**FRAGMENTO MOSTRADO**
··········

Amparada en el artículo 64.1 de la Convención Americana sobre Derechos Humanos y su Reglamento, el tribunal abordó el tema al emitir la Opinión Consultiva Nº 31/2025, del 12 de junio de 2025, con la cual da respuesta a una solicitud formulada por la República Argentina en enero de 2023 sobre: “el contenido y el alcance del derecho al cuidado y su interrelación con otros derechos”.
Este reconocimiento representa un avance significativo en el Derecho Internacional, pues lleva el cuidado desde el ámbito privado al centro de la agenda pública y del deber estatal. Así se visibiliza una realidad históricamente ignorada, se redefine el papel del Estado, que no solo deberá asistir, sino que está obligado a garantizar y proteger respecto a este derecho.

··········

**MATERIAL PROPORCIONADO**
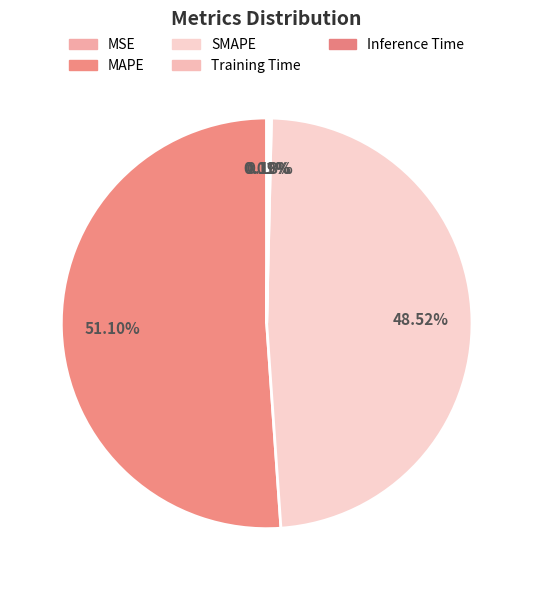

Count the number of slices in the pie.

5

··········

**TRABAJO SOLICITADO**
¿Puedes copiar literalmente la parte del fragmento que va desde “Este reconocimiento representa” hasta “a este derecho.”? Apóyate únicamente en el fragmento.

**RESPUESTA AL EJERCICIO**
Este reconocimiento representa un avance significativo en el Derecho Internacional, pues lleva el cuidado desde el ámbito privado al centro de la agenda pública y del deber estatal. Así se visibiliza una realidad históricamente ignorada, se redefine el papel del Estado, que no solo deberá asistir, sino que está obligado a garantizar y proteger respecto a este derecho.